Hacker News new | past | comments | ask | show | jobs | submit login

Funny how Slovene seems to tick all the complications checkboxes :D We have 4 grammatical numbers (singular, dual, plural for 3 and 4, plural for 5 and above), they repeat at mod 100 (so 101 is singular, 102 dual,…), it's an inflectional language with 3 grammatical genders, sentence should take a different form depending on whether the user is male or female,…



I was just trying to think of how it would work out in Polish....

directory is "katalog" in Polish, and it would be:

1 katalog

2 katalogi

3 katalogi

4 katalogi

5 katalogów

6 katalogów

....(it doesn't change for any number greater than 5)

But if you wanted to say "X files were found in Y directories" then you would have to say:

....1 katalogu

....2 katalogach

....3 katalogach

....1000 katalogów

(for 1001 even I am not sure if you should say katalogów or katalogach, both sound correct to me)

...and again, the whole thing changes depending on the speaker being male/female + singular/plural("I have found"/"we have found").

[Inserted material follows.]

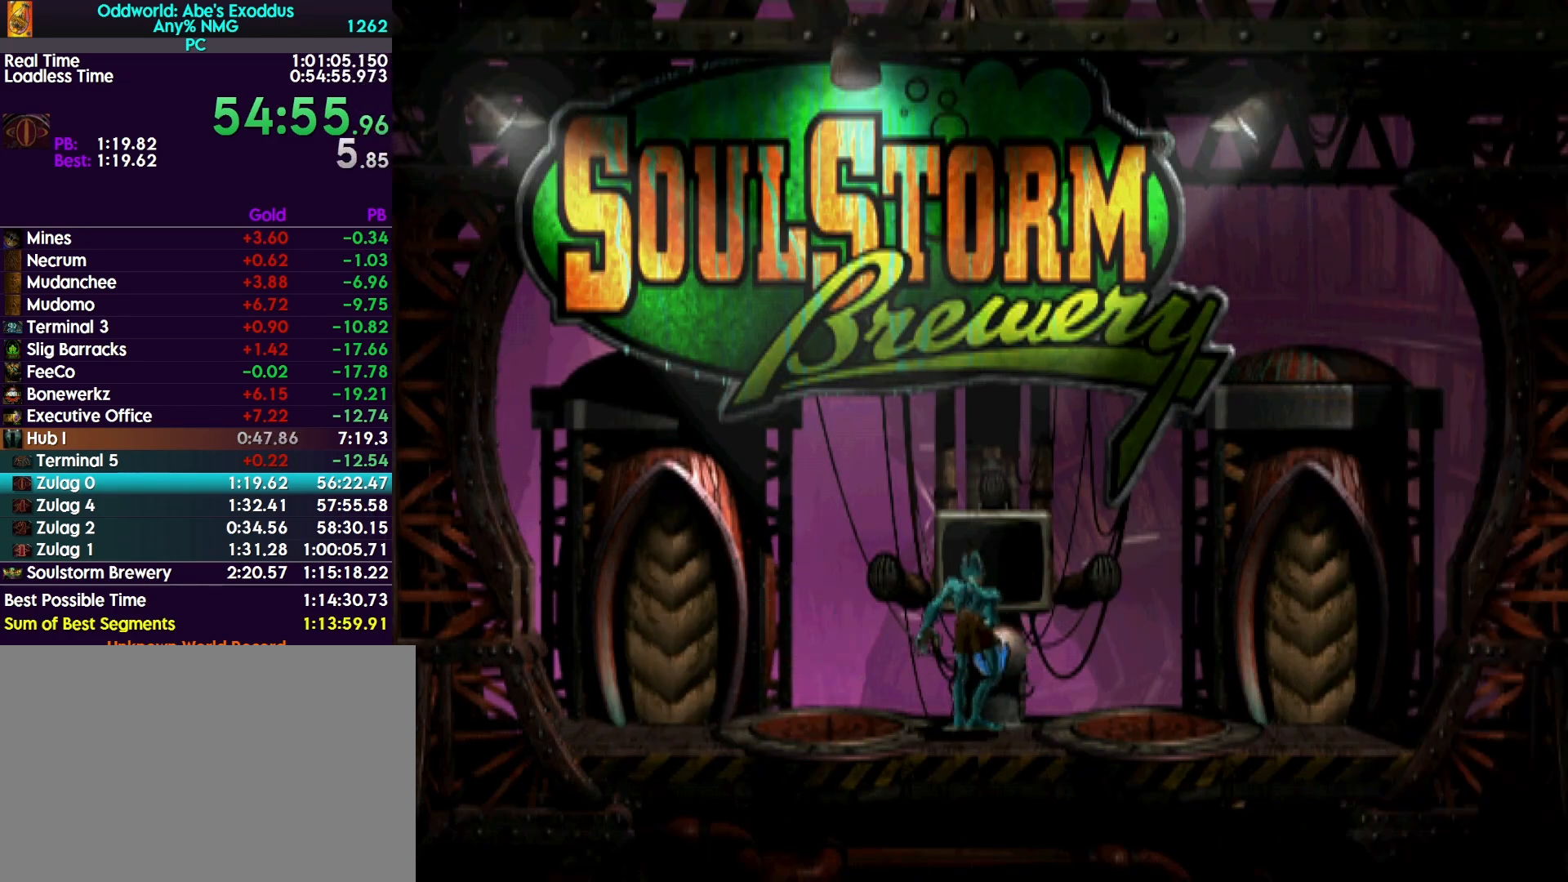
{"buttons": ["R1", "DPAD_RIGHT"], "events": [[33, "DPAD_UP", "up"], [333, "DPAD_RIGHT", "down"], [367, "R1", "down"], [433, "CROSS", "down"], [500, "CROSS", "up"]]}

Compared to the grammar of Slavic languages, English is super easy.


> Compared to the grammar of Slavic languages, English is super easy.

And thus is solved the mystery all us Slavic speakers have such good English. Especially on the online. Because nobody had the guts to localize to our languages.

If they did localize to our languages "Omg this looks weird and smells off", we all cried. And switched our interfaces to English. Admit it, you did this in High School or even Middle School because the <insert slavic language> translation just didn't make sense.

And so all of us who are now in a position to localize these interfaces don't because it seems silly and pointless.

We come full circle. Younglings after us use computers in English because no good localization exists.


Yeah. I remember being a kid and HATING Polish translations of English games. Even though I barely knew any English playing any game in Polish just felt wrong. Nowadays I think it just felt more mysterious and interesting if apart from being difficult, the game was in a language I couldn't fully understand. But yeah, it contributed massively to me learning English, so it was definitely a good thing. But I also know what you mean - I wouldn't translate my programs to Polish unless I had to, because it just feels wrong to have them in my native tongue.


I think the poor understanding of English was part of the problem. We didn't understand, we just knew that you found what you need when you click "Insert" or whatever. To us "insert" didn't mean insert, it meant "That menu where you find an Image to put in your document".

In our mind the English word and its native translation have semantically different meanings. I discover this problem a lot now that I'm older. I understand the words and their translations, but they still mean semantically different things to me in different languages.

The funniest part is how when I'm in the US I know all the English words for pots and pans and stuff, but when I'm home in Slovenia and my girlfriend is here, it becomes almost impossible to translate. Because in Slovenia the pots and pans have Slovenian names, in the US they have English names. And to me those are completely different.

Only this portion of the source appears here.